Searching in an Unknown Environment: An Optimal Randomized Algorithm for the Cow-Path Problem

Searching for a goal is a central and extensively studied problem in computer science. In classical searching problems, the cost of a search function is simply the number of queries made to an oracle that knows the position of the goal. In many robotics problems, as well as in problems from other areas, we want to charge a cost proportional to the distance between queries (e.g., the time required to travel between two query points). With this cost function in mind, the abstract problem known as the w-lane cow-path problem was designed. There are known optimal deterministic algorithms for the cow-path problem; we give the first randomized algorithm in this paper.
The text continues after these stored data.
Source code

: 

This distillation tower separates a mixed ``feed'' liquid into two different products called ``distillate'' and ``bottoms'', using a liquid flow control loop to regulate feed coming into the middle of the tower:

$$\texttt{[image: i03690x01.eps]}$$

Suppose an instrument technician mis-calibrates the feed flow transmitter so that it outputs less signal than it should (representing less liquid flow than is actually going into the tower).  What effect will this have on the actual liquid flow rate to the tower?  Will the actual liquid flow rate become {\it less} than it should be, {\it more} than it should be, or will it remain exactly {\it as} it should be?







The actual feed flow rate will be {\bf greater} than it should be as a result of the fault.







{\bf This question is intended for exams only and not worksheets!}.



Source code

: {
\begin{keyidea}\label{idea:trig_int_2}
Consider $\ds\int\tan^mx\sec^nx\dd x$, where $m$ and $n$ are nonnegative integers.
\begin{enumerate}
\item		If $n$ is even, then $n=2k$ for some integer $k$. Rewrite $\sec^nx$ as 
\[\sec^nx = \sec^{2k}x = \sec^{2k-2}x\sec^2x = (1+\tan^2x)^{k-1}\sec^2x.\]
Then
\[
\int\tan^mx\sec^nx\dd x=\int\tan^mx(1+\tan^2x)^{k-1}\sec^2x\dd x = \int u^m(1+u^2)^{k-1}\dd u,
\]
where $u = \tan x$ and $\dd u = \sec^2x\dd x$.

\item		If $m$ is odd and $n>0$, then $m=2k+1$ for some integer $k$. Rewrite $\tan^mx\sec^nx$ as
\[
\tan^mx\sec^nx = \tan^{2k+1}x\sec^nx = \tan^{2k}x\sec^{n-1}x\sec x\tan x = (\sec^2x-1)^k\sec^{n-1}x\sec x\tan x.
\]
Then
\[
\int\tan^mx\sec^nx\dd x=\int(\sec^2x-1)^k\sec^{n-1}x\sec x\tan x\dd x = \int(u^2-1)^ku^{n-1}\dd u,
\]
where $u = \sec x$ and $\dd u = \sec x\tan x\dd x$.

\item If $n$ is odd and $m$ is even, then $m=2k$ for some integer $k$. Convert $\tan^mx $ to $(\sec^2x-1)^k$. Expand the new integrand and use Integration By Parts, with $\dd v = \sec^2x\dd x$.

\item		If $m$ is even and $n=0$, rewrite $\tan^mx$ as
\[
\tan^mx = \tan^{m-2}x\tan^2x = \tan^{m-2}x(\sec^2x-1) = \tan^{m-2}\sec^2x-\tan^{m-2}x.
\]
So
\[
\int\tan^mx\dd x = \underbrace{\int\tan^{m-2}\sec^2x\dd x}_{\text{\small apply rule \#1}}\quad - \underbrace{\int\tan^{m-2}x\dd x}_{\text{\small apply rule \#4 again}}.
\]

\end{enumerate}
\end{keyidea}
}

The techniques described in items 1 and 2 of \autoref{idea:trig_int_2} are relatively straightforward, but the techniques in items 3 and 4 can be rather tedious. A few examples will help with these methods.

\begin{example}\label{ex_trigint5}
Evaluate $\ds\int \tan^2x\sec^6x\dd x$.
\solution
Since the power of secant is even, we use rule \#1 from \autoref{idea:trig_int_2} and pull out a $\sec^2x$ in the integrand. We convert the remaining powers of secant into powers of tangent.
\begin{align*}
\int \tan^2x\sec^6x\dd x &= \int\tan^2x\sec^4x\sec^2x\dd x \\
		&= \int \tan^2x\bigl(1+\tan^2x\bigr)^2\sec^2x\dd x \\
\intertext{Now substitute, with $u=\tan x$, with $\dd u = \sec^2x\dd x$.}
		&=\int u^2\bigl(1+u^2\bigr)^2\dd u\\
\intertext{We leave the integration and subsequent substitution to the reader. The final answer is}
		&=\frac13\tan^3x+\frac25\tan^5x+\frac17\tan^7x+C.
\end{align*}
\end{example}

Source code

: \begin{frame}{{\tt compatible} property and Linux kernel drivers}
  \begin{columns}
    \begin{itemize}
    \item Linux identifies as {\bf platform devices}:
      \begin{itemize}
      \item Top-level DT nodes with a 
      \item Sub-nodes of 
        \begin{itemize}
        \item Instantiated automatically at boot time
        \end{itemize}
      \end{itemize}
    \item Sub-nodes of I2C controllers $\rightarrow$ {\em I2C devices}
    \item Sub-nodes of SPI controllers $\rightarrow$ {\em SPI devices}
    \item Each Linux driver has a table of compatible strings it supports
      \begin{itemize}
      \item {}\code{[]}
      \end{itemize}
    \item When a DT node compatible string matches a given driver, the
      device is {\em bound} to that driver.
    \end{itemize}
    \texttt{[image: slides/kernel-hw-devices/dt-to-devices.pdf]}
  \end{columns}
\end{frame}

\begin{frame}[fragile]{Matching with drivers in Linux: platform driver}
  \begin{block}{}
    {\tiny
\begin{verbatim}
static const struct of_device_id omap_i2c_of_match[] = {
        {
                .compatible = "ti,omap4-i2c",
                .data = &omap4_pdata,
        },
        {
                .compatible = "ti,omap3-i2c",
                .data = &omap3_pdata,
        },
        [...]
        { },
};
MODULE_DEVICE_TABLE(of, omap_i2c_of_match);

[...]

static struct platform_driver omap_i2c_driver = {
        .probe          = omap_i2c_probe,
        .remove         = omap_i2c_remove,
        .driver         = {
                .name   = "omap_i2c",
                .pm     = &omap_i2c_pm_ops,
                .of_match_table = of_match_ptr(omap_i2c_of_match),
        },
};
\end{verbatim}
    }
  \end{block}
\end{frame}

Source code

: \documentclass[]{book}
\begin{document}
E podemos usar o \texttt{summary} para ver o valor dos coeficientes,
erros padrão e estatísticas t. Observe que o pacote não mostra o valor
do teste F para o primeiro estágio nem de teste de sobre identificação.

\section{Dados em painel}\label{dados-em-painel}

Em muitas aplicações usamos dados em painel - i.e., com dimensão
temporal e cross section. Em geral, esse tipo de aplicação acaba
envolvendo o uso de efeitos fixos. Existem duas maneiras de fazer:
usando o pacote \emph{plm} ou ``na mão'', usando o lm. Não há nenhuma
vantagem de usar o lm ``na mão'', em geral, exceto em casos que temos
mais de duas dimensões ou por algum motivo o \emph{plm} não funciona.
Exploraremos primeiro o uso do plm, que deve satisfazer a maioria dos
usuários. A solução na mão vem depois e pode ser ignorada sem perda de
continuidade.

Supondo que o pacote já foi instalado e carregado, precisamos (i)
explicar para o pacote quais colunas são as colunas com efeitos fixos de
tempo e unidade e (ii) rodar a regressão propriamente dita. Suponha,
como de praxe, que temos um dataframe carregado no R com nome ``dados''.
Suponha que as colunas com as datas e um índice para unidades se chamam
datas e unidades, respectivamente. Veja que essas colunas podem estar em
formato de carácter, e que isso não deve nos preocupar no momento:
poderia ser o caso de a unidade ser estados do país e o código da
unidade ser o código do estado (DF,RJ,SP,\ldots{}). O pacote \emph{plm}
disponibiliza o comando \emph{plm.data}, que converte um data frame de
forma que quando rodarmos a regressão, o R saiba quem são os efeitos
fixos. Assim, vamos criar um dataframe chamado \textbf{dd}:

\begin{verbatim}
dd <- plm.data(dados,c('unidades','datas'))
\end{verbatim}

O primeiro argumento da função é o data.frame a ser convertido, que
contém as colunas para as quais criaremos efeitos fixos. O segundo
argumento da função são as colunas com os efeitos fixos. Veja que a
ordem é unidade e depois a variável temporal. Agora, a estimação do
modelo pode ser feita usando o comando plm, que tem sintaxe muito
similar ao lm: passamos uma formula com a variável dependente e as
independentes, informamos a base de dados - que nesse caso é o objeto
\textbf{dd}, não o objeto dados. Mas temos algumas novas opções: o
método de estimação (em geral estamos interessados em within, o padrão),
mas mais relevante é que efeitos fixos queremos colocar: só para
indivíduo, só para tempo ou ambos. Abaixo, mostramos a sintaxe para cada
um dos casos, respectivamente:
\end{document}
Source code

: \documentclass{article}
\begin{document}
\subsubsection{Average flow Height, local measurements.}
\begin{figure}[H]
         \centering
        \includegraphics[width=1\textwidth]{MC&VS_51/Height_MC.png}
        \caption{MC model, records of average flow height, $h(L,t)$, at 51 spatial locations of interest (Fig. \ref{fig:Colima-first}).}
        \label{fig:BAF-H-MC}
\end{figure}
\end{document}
We show that our algorithm is optimal for two paths (w = 2) and give evidence that it is optimal for larger values of w. Subsequent to the preliminary version of this paper, Kao et al. (in "Proceedings, 5th ACM-SIAM Symposium on Discrete Algorithm," pp. 372-381, 1994) have shown that our algorithm is indeed optimal for all w≥2. Our randomized algorithm gives expected performance that is almost twice as good as is possible with a deterministic algorithm. For the performance of our algorithm, we also derive the asymptotic growth with respect to w - despite similar complexity results for related problems, it appears that this growth has never been analyzed.